I switched to a home-oriented 5G system from T-Mobile. The price was decent for my area ($50/month), and most importantly, Spectrum got nothing from me.
Before that, my wife and I would use our phone hotspots for internet (Visible has plans that have unlimited throttled hotspot). The speed was capped at 5Mbit/s, but it was enough for us (and was only $25/month/phone at the time).
I’ve since moved back to Canada and am using a reseller (Oxio), which has been great so far.
I’ve used Debian, Ubuntu, Mint, and Manjaro. All viable options. I’m currently using Mint on my daily driver, Ubuntu on my HTPCs, and Debian on my servers.
I liked the rolling release aspect of Manjaro, but I missed having a system that works with DEB files. I’m not a fan of flatpak/snap/appimage due to the size (I’ve often had to use slower internet connections). I settled on Mint for my daily driver because it has great and easy compatibility for my hardware (specifically an Nvidia GPU). It worked okay on Manjaro as well, but I’ve found it easier to select and switch between GPU drivers on Mint. And Cinnamon is my favorite DE, and that’s sort of “native” to Mint.

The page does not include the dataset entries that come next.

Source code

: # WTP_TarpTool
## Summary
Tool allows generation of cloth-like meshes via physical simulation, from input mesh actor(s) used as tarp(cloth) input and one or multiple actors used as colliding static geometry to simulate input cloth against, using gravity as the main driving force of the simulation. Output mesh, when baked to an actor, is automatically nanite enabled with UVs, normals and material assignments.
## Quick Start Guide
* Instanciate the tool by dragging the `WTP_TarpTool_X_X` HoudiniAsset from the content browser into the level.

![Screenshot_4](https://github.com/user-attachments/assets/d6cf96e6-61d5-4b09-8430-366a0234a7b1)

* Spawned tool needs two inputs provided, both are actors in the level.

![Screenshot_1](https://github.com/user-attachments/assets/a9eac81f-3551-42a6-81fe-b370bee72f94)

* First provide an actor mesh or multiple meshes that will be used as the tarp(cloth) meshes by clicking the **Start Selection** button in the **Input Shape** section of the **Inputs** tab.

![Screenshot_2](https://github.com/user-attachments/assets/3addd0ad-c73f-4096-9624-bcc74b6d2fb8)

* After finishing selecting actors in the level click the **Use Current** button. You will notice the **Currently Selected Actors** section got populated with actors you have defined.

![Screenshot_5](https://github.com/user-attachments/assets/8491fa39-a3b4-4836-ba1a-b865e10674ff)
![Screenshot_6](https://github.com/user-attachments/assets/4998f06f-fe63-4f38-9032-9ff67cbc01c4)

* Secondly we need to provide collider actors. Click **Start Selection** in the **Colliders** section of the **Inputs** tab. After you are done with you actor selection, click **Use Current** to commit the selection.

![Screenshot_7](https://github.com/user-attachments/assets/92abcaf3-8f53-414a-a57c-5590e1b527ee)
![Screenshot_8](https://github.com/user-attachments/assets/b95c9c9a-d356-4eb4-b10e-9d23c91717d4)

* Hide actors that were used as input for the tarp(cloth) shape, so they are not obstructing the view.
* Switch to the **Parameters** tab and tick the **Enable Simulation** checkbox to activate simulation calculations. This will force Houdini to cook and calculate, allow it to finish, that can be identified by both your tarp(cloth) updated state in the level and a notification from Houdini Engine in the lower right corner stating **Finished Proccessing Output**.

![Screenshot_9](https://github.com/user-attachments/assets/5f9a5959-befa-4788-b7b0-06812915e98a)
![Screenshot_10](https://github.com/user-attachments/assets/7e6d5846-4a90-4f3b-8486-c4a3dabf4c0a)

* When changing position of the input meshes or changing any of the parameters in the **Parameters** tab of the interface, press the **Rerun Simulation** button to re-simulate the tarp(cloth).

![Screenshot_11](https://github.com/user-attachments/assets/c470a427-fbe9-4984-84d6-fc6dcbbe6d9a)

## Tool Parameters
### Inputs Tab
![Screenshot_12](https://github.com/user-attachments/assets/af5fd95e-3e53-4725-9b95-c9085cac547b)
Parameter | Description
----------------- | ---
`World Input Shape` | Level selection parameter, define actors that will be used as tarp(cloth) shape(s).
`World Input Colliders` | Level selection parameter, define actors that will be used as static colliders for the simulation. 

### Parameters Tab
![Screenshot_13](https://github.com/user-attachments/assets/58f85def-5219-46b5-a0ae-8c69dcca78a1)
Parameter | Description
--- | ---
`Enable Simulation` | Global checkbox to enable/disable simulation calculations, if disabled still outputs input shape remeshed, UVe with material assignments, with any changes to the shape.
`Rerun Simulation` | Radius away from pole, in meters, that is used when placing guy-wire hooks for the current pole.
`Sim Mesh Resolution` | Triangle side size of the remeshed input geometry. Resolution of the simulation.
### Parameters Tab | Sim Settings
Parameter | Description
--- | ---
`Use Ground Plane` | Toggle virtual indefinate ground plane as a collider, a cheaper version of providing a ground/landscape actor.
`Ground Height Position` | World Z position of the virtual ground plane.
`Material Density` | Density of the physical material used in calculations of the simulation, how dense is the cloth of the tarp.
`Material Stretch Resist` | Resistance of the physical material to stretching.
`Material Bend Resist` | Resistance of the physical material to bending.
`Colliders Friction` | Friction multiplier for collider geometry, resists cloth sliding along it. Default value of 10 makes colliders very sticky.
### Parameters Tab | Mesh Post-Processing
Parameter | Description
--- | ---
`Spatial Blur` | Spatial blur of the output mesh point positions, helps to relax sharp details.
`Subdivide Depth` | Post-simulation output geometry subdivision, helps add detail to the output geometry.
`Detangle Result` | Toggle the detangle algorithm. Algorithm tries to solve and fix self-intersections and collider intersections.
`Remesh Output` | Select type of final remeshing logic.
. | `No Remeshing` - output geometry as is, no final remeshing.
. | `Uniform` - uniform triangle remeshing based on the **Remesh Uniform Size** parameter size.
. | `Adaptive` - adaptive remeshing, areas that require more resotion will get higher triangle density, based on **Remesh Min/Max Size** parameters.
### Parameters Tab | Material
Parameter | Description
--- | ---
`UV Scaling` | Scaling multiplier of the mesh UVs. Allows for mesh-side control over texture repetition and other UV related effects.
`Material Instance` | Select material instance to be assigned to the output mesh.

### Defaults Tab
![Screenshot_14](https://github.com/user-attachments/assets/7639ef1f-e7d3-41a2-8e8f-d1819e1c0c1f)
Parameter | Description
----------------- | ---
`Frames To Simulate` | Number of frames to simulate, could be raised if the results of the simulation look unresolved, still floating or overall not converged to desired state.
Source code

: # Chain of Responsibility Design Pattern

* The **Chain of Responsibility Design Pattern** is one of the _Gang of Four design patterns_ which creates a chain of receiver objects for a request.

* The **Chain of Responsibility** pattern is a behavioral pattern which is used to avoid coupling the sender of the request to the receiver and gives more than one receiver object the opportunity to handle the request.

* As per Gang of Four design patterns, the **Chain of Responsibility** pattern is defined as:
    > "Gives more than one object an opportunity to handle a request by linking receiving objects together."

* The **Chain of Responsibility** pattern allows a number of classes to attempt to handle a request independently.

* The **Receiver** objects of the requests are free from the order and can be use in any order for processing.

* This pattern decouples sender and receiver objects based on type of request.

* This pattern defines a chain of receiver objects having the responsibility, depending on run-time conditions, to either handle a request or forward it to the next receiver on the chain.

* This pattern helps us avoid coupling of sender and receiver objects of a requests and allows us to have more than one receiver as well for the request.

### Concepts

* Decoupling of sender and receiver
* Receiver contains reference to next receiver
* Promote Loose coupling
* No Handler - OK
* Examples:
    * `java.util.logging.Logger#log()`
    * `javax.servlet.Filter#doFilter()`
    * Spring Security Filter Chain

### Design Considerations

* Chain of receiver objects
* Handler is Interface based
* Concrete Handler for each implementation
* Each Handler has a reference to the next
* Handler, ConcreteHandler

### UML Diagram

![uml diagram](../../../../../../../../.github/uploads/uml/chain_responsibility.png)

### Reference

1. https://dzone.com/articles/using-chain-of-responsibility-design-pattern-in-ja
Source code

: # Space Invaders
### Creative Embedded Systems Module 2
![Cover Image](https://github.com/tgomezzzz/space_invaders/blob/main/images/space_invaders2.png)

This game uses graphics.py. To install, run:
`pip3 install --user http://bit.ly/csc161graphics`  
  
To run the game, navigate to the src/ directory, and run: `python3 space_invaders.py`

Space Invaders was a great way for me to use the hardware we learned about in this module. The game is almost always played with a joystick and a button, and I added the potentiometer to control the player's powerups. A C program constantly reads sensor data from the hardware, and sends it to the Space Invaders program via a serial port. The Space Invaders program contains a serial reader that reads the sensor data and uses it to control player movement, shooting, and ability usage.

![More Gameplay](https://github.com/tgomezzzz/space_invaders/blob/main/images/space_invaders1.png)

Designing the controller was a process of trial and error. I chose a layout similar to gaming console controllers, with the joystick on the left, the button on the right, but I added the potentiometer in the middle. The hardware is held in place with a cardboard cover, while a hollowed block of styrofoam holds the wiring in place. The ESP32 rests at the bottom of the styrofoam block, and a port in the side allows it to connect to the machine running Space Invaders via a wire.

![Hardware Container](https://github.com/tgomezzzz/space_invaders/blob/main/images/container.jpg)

I’m using vanilla Ubuntu on my HTPCs because I have Proton VPN on them, and it’s the only setup I’ve found that doesn’t have issues with the stupid keyring thing. And Proton VPN’s app only really natively supports Ubuntu. The computers only ever use a web browser, so the distro otherwise doesn’t matter that much.
I’m using Debian on my servers because it’s the distro I’m most familiar with, especially without a GUI. Plus it’ll run until the hardware fails, maybe a little longer.